* _RECORDS FOR THIS TASK_
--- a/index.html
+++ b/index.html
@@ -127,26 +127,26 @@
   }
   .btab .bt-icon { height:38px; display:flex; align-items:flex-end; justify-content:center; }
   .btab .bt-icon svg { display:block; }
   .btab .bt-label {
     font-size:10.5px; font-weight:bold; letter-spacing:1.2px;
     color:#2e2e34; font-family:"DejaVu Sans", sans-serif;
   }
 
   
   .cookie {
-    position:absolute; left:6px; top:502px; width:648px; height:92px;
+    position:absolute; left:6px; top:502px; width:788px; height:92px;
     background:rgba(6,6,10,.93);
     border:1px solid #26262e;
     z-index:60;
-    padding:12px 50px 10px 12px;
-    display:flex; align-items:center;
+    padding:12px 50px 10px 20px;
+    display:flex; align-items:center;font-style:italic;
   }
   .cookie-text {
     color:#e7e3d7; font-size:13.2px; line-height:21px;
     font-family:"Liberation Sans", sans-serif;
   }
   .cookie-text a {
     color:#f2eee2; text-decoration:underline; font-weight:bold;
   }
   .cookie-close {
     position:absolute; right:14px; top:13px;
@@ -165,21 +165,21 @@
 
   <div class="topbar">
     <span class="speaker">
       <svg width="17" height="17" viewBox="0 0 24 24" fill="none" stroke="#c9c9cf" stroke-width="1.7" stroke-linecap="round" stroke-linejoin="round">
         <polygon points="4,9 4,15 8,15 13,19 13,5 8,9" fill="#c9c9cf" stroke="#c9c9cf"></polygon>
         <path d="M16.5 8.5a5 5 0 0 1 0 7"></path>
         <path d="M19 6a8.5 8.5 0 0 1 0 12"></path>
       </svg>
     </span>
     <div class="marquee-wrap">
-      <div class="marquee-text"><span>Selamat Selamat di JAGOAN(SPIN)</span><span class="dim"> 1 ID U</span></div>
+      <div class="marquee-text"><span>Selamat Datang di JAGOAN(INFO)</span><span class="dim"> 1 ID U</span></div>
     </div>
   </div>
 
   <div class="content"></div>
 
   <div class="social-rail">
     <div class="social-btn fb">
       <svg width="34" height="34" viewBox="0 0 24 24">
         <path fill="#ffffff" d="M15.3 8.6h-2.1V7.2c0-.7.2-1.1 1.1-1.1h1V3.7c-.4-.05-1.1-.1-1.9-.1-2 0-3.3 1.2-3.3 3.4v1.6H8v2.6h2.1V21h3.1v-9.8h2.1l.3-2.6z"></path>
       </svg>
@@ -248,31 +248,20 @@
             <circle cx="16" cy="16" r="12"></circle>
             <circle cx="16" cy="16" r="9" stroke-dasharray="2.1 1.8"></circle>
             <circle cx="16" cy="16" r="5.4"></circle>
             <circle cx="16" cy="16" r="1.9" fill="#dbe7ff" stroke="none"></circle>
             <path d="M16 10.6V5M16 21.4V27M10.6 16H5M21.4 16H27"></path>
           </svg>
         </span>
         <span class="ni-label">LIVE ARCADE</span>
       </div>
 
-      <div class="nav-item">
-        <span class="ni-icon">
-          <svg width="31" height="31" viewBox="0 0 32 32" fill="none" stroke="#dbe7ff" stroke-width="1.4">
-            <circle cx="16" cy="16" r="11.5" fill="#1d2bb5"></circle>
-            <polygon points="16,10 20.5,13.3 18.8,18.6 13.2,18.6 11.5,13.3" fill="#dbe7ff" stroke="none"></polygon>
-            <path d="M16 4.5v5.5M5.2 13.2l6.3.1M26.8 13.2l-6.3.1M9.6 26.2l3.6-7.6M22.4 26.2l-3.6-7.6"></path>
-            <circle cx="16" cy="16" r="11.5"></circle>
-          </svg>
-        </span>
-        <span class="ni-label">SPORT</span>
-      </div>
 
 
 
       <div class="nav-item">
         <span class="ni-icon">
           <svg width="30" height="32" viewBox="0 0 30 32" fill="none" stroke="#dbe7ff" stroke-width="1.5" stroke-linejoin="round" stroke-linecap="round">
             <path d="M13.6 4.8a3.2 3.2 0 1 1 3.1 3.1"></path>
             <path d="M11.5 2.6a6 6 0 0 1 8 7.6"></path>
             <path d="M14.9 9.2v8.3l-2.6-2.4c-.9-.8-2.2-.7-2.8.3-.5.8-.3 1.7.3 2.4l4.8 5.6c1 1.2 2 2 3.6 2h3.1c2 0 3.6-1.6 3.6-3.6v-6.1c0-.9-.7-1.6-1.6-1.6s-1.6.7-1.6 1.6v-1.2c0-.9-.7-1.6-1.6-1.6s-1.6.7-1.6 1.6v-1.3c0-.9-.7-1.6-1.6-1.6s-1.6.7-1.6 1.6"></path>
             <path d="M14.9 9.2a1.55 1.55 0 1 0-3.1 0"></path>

---

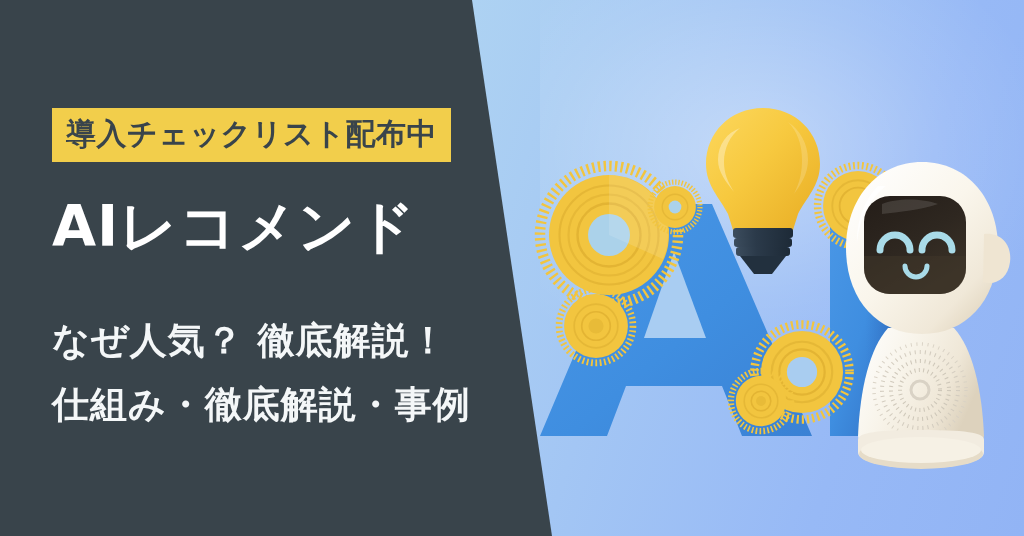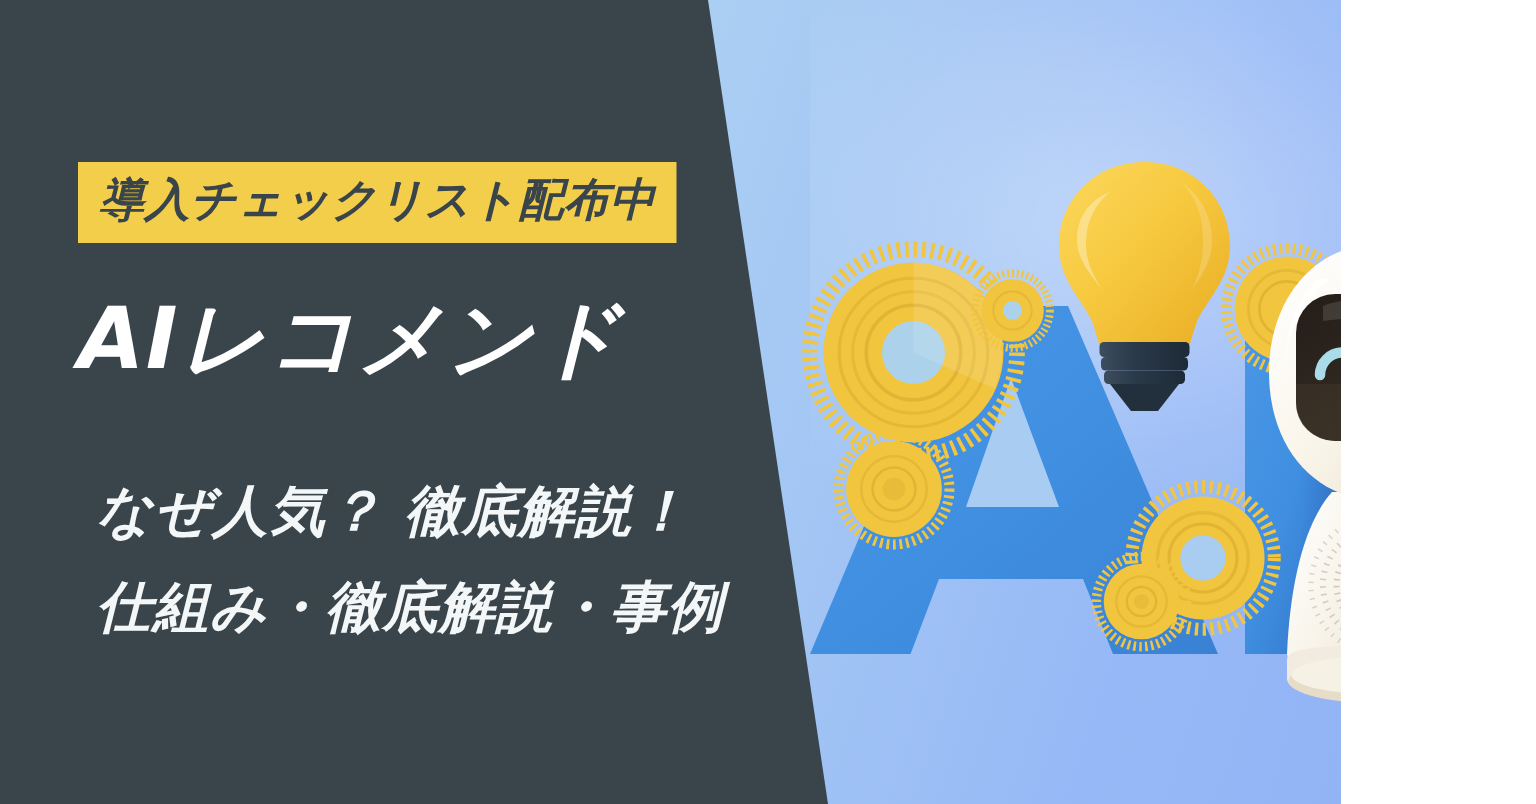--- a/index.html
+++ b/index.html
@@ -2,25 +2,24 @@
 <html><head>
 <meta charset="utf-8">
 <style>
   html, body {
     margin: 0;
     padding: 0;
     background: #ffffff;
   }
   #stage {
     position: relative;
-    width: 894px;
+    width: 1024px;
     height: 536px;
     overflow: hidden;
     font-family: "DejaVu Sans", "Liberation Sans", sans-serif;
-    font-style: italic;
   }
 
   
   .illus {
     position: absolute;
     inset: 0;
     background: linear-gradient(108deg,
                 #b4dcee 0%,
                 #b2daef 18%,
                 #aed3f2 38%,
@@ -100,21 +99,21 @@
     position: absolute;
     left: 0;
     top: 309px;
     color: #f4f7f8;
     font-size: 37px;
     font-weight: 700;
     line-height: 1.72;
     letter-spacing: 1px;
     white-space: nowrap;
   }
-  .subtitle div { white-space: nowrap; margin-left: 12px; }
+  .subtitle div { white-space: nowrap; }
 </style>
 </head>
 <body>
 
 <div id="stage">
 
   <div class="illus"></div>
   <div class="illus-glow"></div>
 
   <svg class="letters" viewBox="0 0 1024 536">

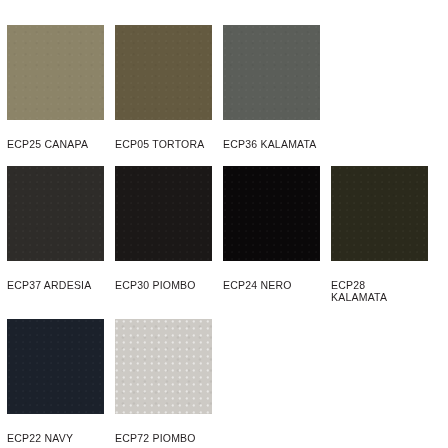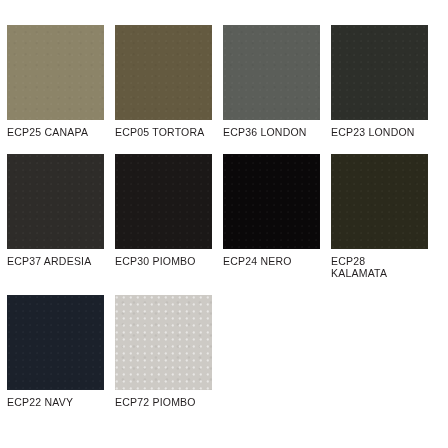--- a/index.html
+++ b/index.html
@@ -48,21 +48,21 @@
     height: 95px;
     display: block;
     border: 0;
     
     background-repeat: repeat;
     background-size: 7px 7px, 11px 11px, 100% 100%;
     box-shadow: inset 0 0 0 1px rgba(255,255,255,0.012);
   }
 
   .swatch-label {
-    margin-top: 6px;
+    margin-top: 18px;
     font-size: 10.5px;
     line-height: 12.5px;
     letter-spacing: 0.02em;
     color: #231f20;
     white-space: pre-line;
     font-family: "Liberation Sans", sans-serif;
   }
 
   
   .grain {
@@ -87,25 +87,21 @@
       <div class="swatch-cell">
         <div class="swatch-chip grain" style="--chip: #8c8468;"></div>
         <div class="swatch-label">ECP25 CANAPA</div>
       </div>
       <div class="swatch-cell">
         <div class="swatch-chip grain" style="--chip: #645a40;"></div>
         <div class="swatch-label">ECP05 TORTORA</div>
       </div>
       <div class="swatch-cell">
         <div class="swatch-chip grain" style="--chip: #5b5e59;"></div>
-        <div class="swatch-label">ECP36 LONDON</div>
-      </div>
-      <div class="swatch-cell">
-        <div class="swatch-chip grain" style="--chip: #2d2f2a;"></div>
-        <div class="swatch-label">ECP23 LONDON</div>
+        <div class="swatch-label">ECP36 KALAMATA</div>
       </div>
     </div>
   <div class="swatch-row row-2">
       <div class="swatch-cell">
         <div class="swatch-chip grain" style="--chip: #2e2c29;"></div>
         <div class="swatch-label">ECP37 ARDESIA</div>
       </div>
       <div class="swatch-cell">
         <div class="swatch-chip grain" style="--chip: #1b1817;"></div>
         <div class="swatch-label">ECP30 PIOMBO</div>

* _TASK PROMPT_
Using the entries above, find all lines with "margin". Copy them.

* _RESPONSE TO THIS TASK_
     margin: 0;
-  .subtitle div { white-space: nowrap; margin-left: 12px; }
-    margin-top: 6px;
+    margin-top: 18px;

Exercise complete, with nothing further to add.